What is striking about these drugs is the almost endless variation in their chemical properties, names, and effects on the mind and body. But some of those effects are very scary: psychosis and delusional thinking, hallucinations, physical paralysis, and nearly comatose states. The people who use these drugs – often young males, but including men and women of all ages – often begin using them in order to avoid being caught on drug testing, or to avoid legal risks, or simply to try something new. What seems to happen, though, is that the new high is sought after in its own right, while the drugs are very difficult to manage without overdosage and unpredictable effects. Emergency room personnel must assess the “toxidrome” – or toxic syndrome – that results in each patient, in order to know how to treat the state of intoxication. Some of these syndromes can mimic the effects of strokes, psychosis, or other psychiatric conditions; and actual seizures (and even death in up to two percent of cases) can result.

The attendees agreed that it can be difficult to work with people who are abusing these drugs. One reason is that users expect (and may even enjoy) the experience of an unpredictable and risky trip, so they are not easily deterred by events that cause fear and concern in their family members and friends. The drugs produce intense experiences, even though they wear off rather quickly, and this leads people to anticipate their next use even as they are able to go back and carry on their usual activities at school or work.

Another insidious feature of these drugs is that they are much less likely to cause a negative experience than some older drugs, such as hallucinogens or phencyclidine.
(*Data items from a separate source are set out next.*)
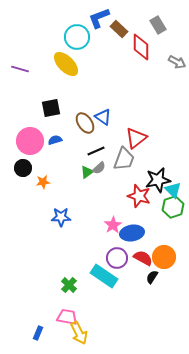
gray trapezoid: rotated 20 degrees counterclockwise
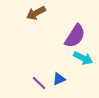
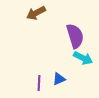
purple semicircle: rotated 50 degrees counterclockwise
purple line: rotated 49 degrees clockwise
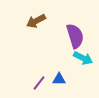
brown arrow: moved 8 px down
blue triangle: rotated 24 degrees clockwise
purple line: rotated 35 degrees clockwise
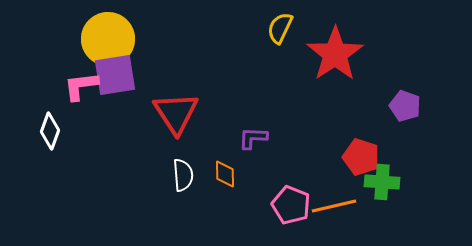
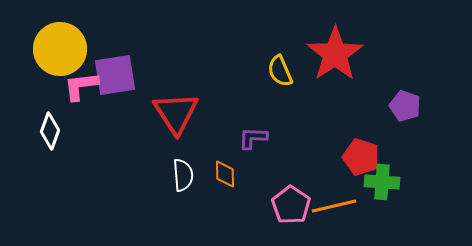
yellow semicircle: moved 43 px down; rotated 48 degrees counterclockwise
yellow circle: moved 48 px left, 10 px down
pink pentagon: rotated 12 degrees clockwise
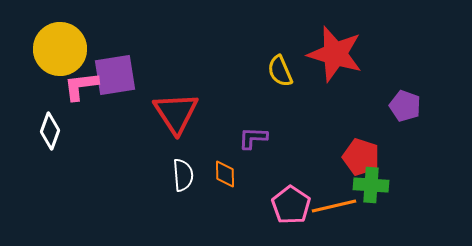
red star: rotated 22 degrees counterclockwise
green cross: moved 11 px left, 3 px down
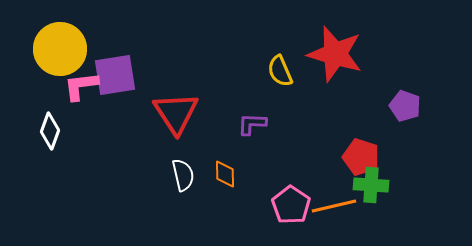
purple L-shape: moved 1 px left, 14 px up
white semicircle: rotated 8 degrees counterclockwise
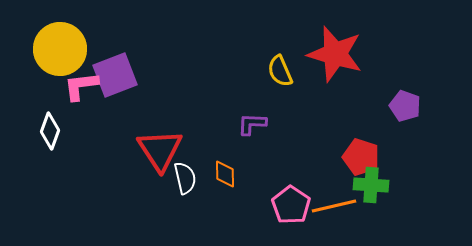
purple square: rotated 12 degrees counterclockwise
red triangle: moved 16 px left, 37 px down
white semicircle: moved 2 px right, 3 px down
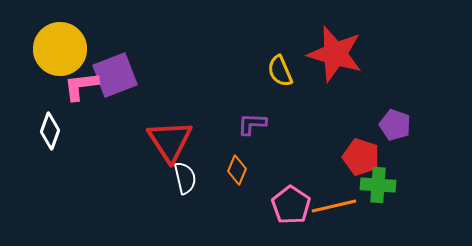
purple pentagon: moved 10 px left, 19 px down
red triangle: moved 10 px right, 9 px up
orange diamond: moved 12 px right, 4 px up; rotated 24 degrees clockwise
green cross: moved 7 px right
The user receives strong positive reinforcement, while family and friends look on, helpless and horrified, as the individual appears to be in grave danger to any outside observer.
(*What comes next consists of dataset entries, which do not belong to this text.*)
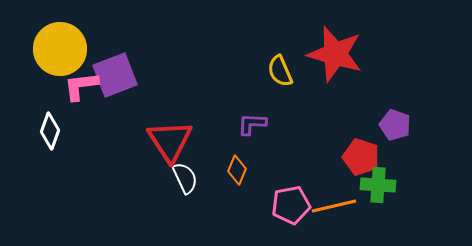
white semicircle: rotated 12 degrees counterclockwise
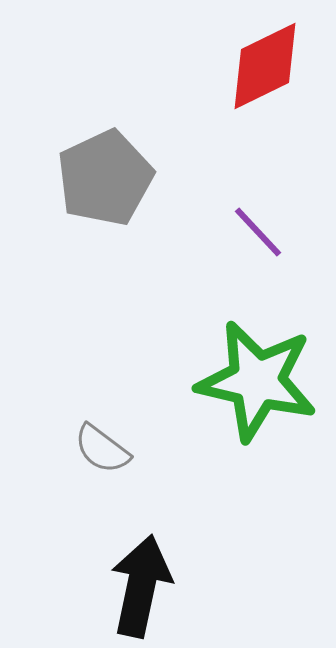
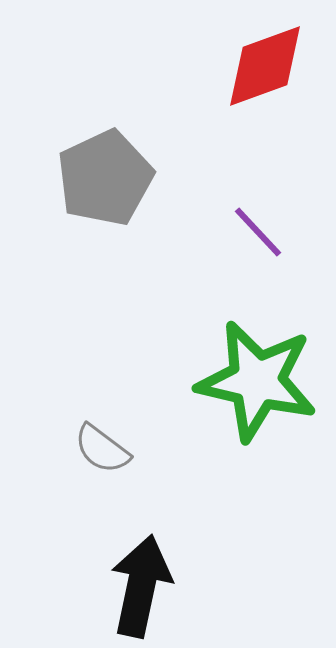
red diamond: rotated 6 degrees clockwise
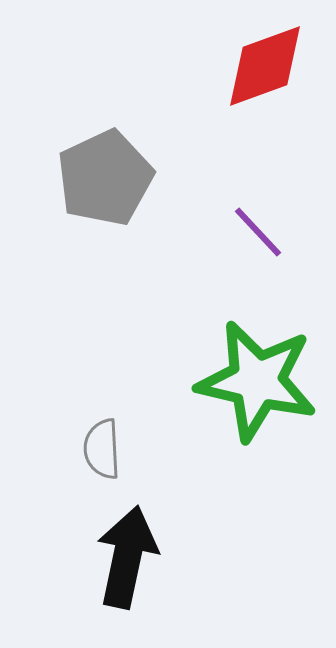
gray semicircle: rotated 50 degrees clockwise
black arrow: moved 14 px left, 29 px up
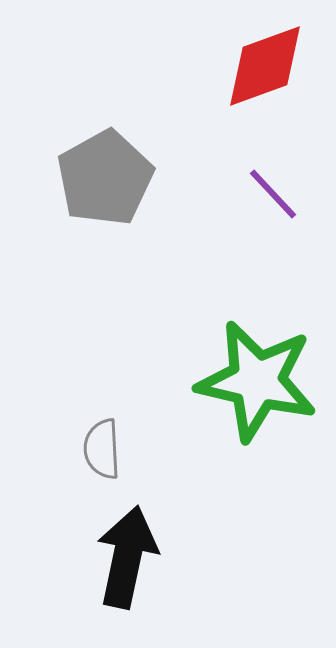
gray pentagon: rotated 4 degrees counterclockwise
purple line: moved 15 px right, 38 px up
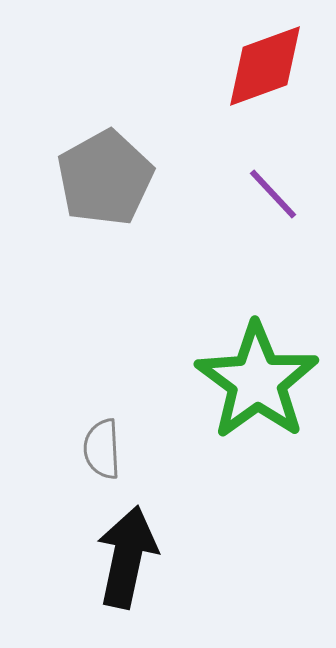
green star: rotated 23 degrees clockwise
There is a subculture of feeling special (by virtue of knowing insider information) involved, as well, because the drugs are sold in unexpected but “safe” places: smoke shops, novelty stores, and gas stations; and the names used are constantly changing and “clever.” the Internet has seemingly fueled this, as users – much like gamers – trade information and secrets about the substances.

The consensus among professionals is that as time goes on, medical providers and testing labs will become better able to diagnose and treat the effects of these drugs, that they will become illegal in more jurisdictions, and that parents, educators, and employers will be more aware of them. People (especially young, thrill-seeking males) will always take chances if they think they will get pleasure, status, or adventure from using substances. But professionals can become better informed and better able to provide compassionate help when users place their well-being, and that of other people, at risk.